Beyond single-speaker speech synthesis, this new research demonstrates that a single system could learn to reproduce thousands of speaker identities, with less than half an hour of training data for each speaker. This capability is enabled by learning shared and discriminative information from speakers.
| Adversarial Examples that Fool both Human and Computer Vision |
Machine learning models are vulnerable to adversarial examples: small changes to images can cause computer vision models to make mistakes such as identifying a school bus as an ostrich. However, it is still an open question whether humans are prone to similar mistakes. Here, the authors create the first adversarial examples designed to fool humans, by leveraging recent techniques that transfer adversarial examples from computer vision models with known parameters and architecture to other models with unknown parameters and architecture, and by modifying models to more closely match the initial processing of the human visual system.

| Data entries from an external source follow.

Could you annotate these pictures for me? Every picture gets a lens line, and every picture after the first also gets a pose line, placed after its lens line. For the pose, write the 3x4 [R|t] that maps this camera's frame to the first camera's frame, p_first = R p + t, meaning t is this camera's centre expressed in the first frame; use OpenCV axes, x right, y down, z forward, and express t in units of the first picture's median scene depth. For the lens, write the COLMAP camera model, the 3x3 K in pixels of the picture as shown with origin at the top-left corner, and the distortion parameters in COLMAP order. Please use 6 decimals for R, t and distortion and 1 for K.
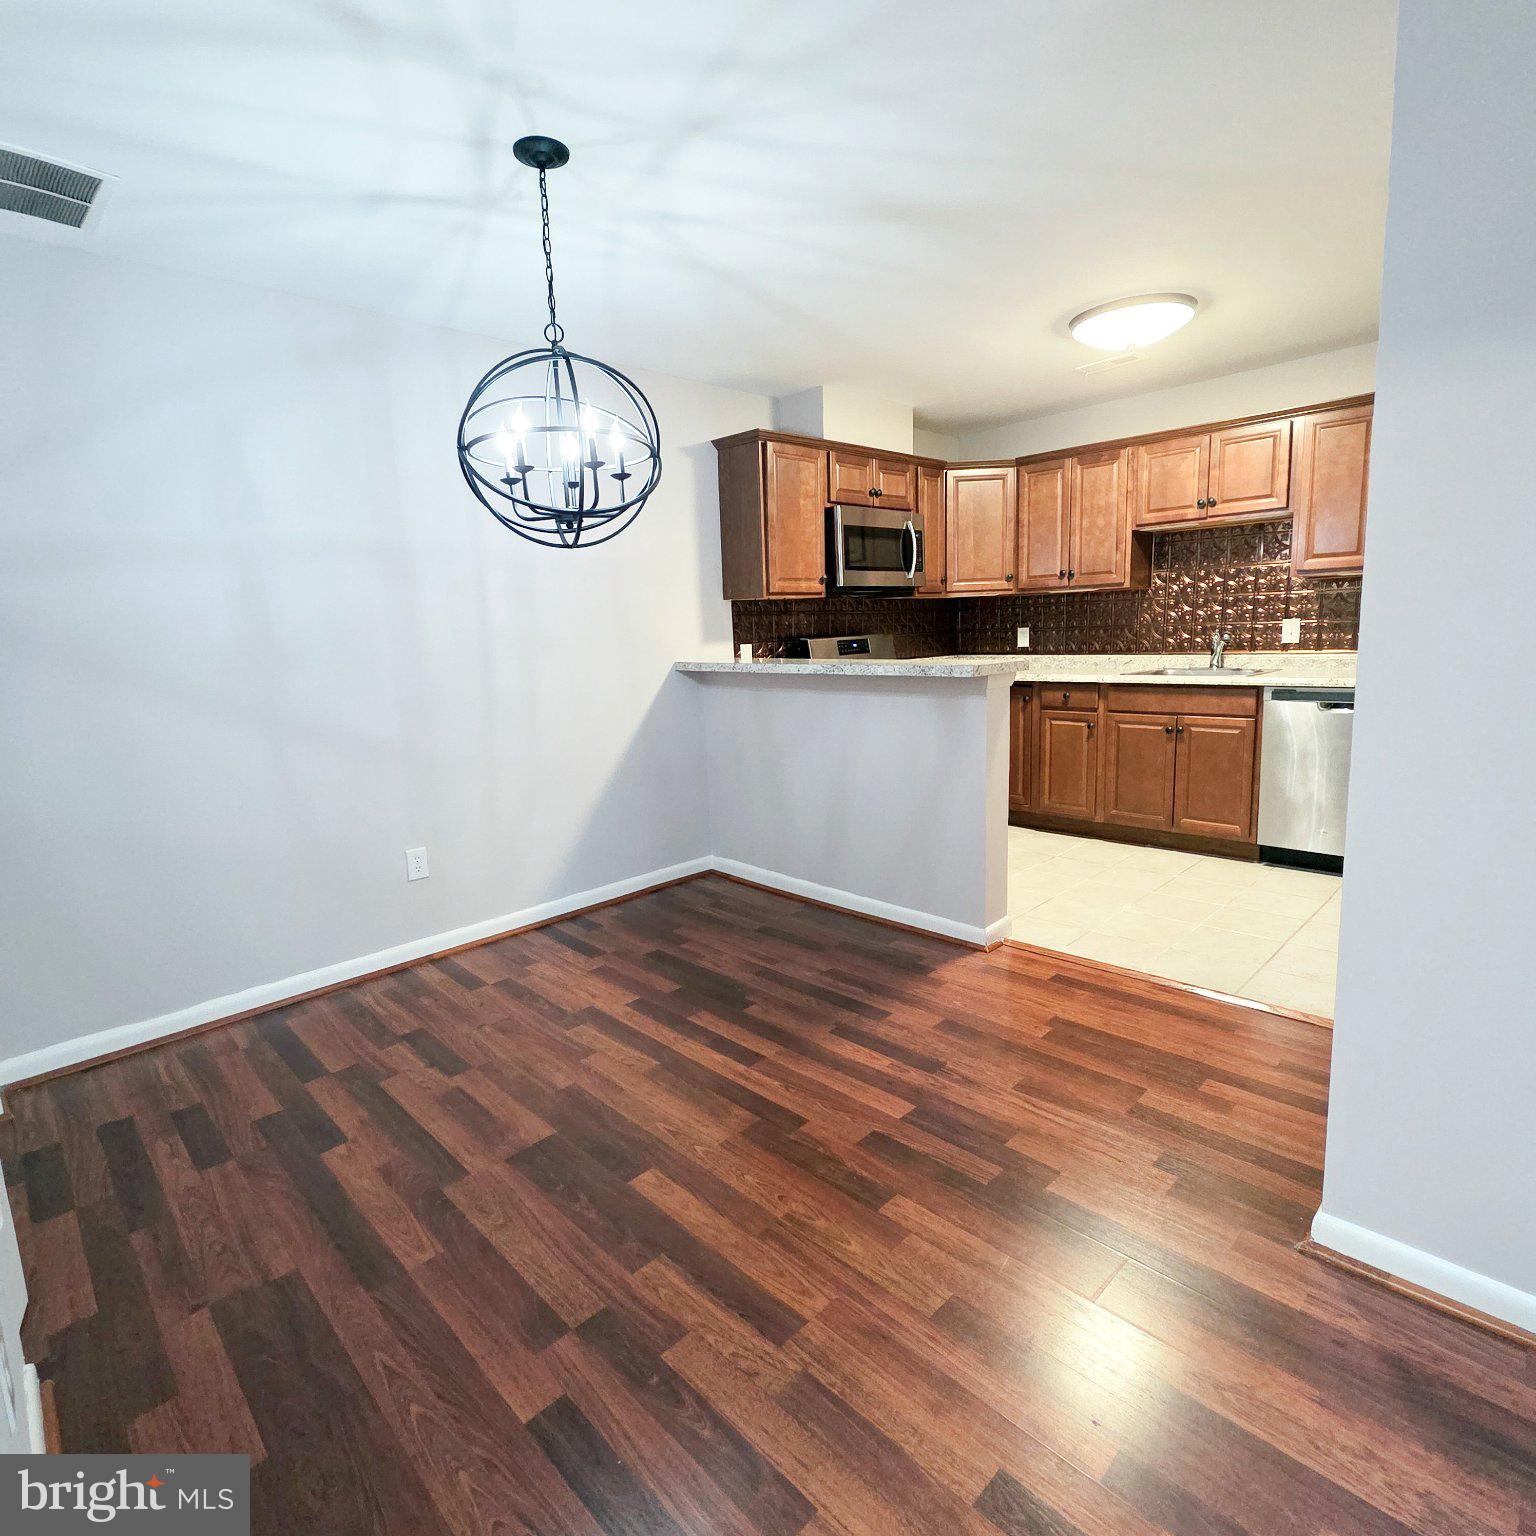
lens RADIAL K [[841.5, 0, 755.5], [0, 841.5, 761.0], [0, 0, 1]] dist [0.005095, -0.003225]
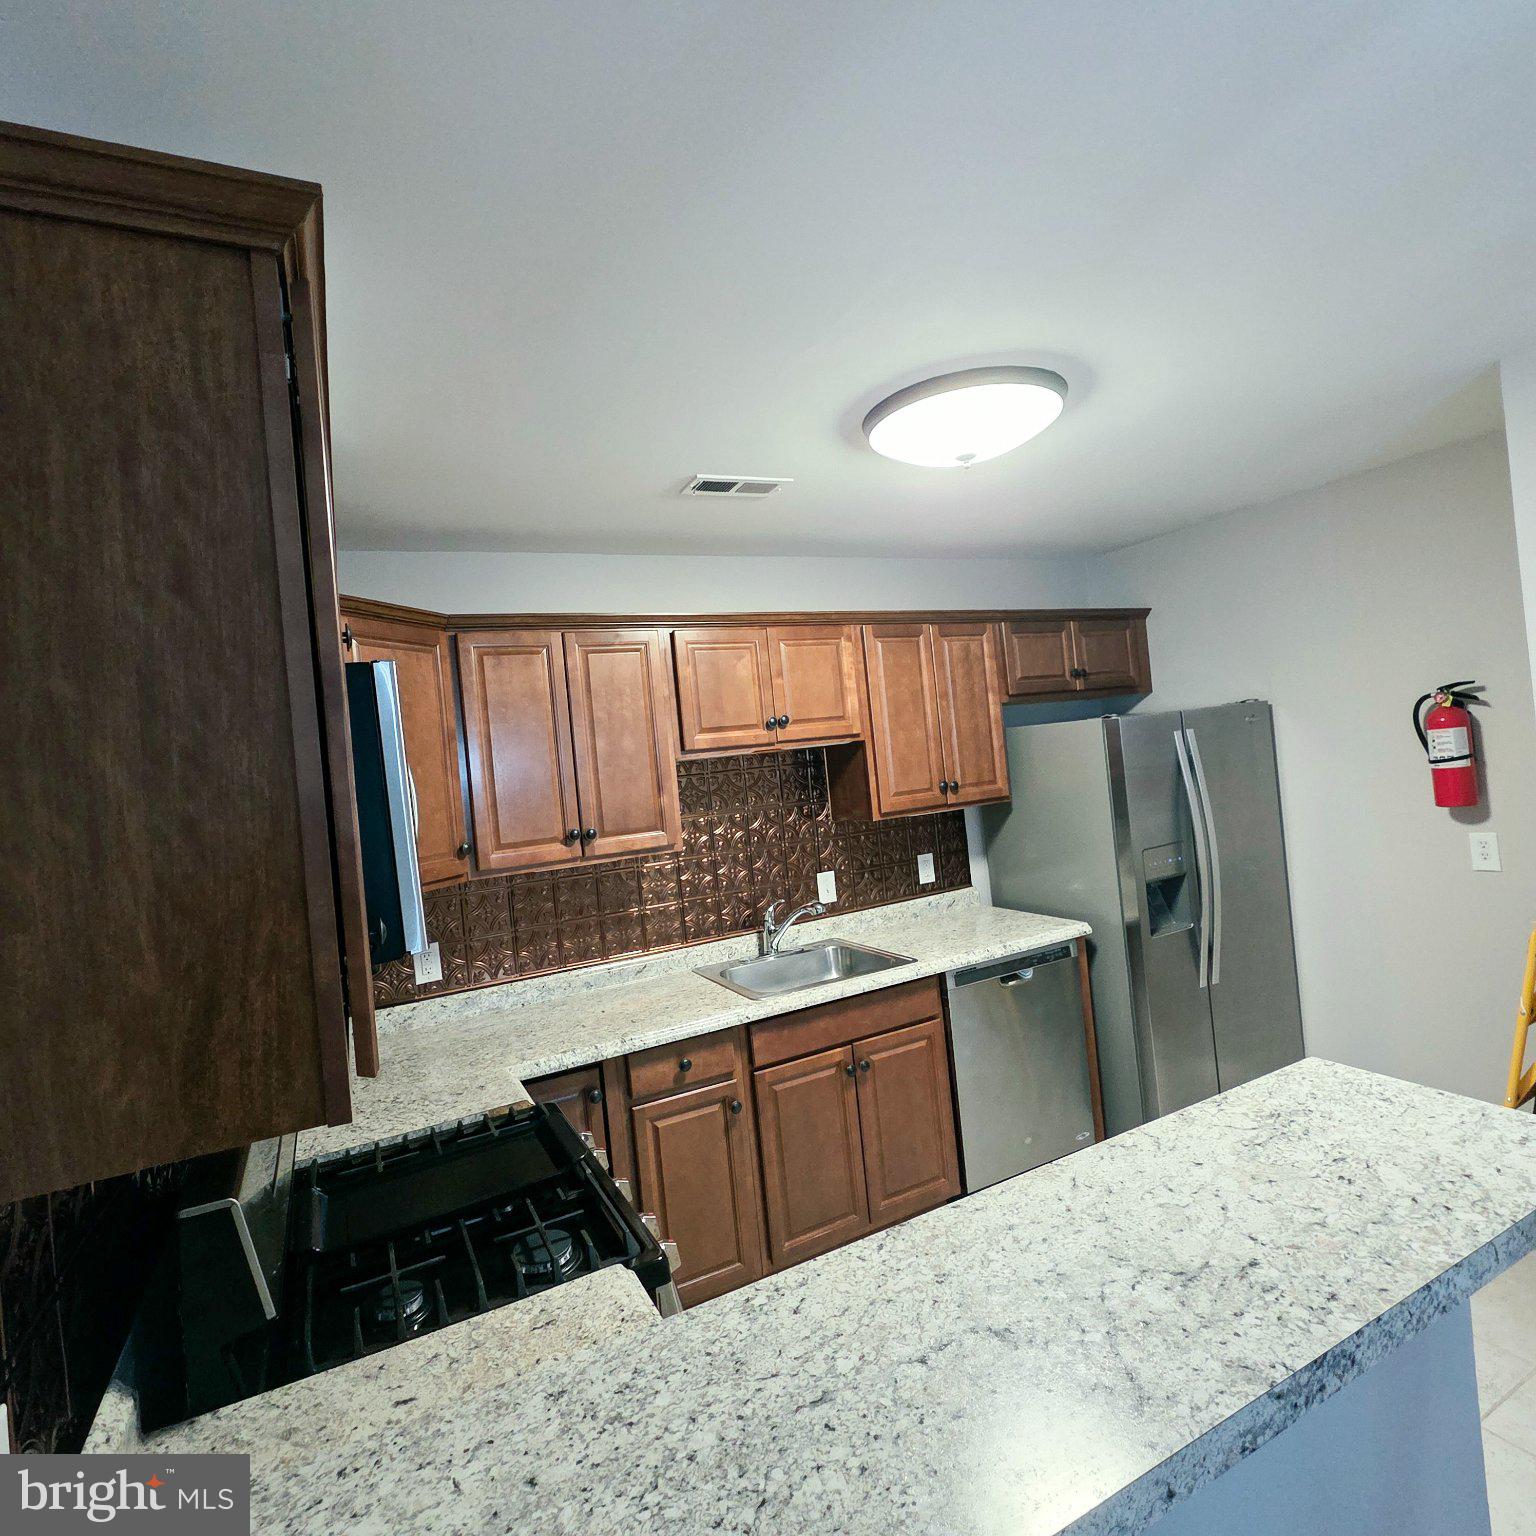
lens RADIAL K [[841.5, 0, 752.2], [0, 841.5, 762.2], [0, 0, 1]] dist [0.005095, -0.003225]
pose [[0.304949, 0.010229, 0.952314, -0.118802], [0.238239, 0.967331, -0.086679, -0.208966], [-0.922089, 0.253311, 0.292550, 0.783221]]
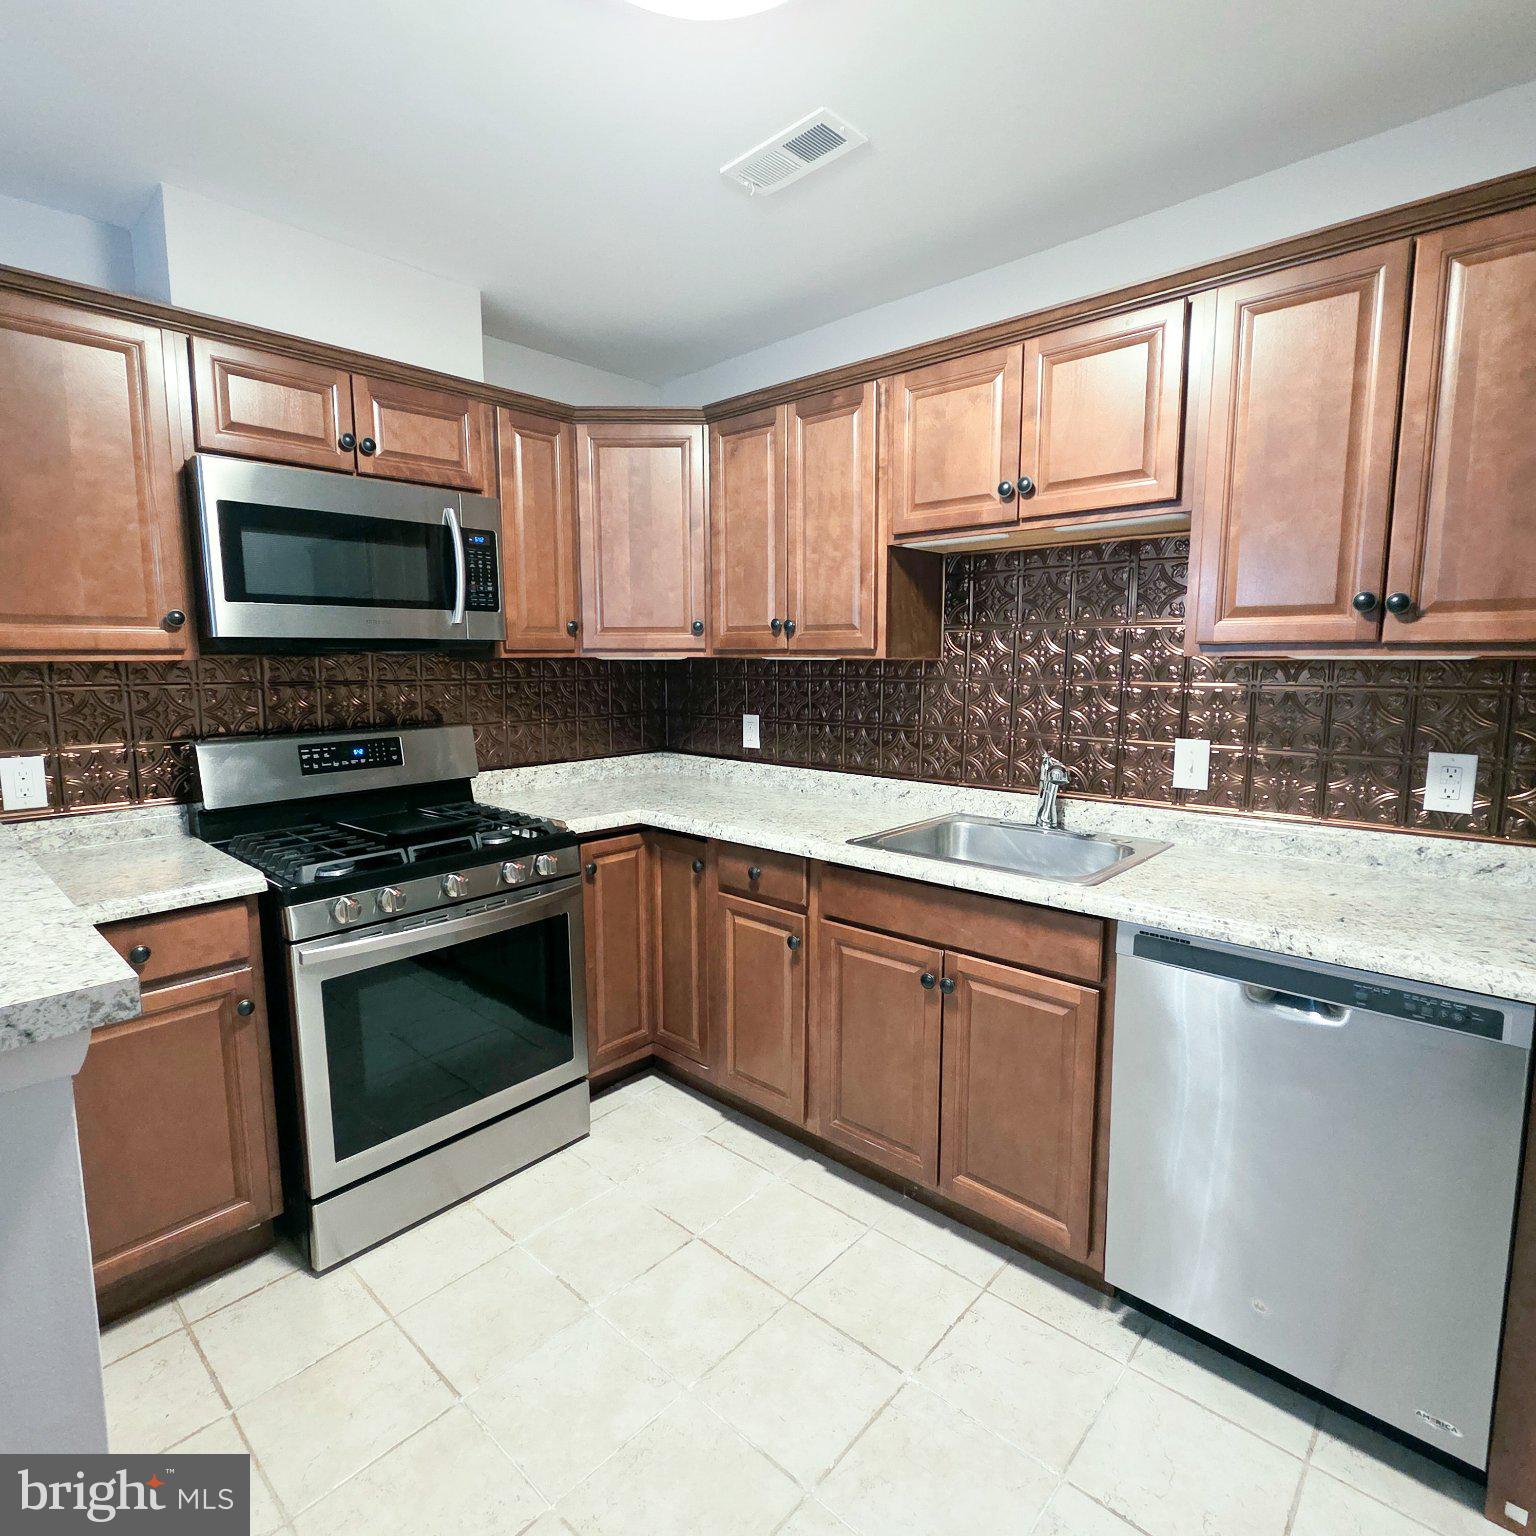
lens RADIAL K [[841.5, 0, 761.0], [0, 841.5, 757.0], [0, 0, 1]] dist [0.005095, -0.003225]
pose [[0.997760, 0.027758, 0.060871, 0.351067], [-0.025325, 0.998863, -0.040381, -0.128919], [-0.061923, 0.038749, 0.997328, 0.521147]]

| Machine Theory of Mind |
Theory of mind (ToM; Premack & Woodruff, 1978) broadly refers to humans’ ability to represent the mental states of others, including their desires, beliefs, and intentions. We propose to train a machine to build such models too. We design a Theory of Mind neural network – a ToMnet – which uses meta-learning to build models of the agents it encounters, from observations of their behaviour alone. Through this process, it acquires a strong prior model for agents’ behaviour, as well as the ability to bootstrap to richer predictions about agents’ characteristics and mental states using only a small number of behavioural observations.
| L4: Practical Loss-based Stepsize Adaptation for Deep Learning |
The authors propose a step size adaptation scheme for stochastic gradient descent. It operates directly with the loss function and rescales the gradient in order to make fixed predicted progress on the loss. They demonstrate its capabilities by strongly improving the performance of Adam and Momentum optimizers. The enhanced optimizers with default hyperparameters consistently outperform their constant step size counterparts, even the best ones, without a measurable increase in computational cost.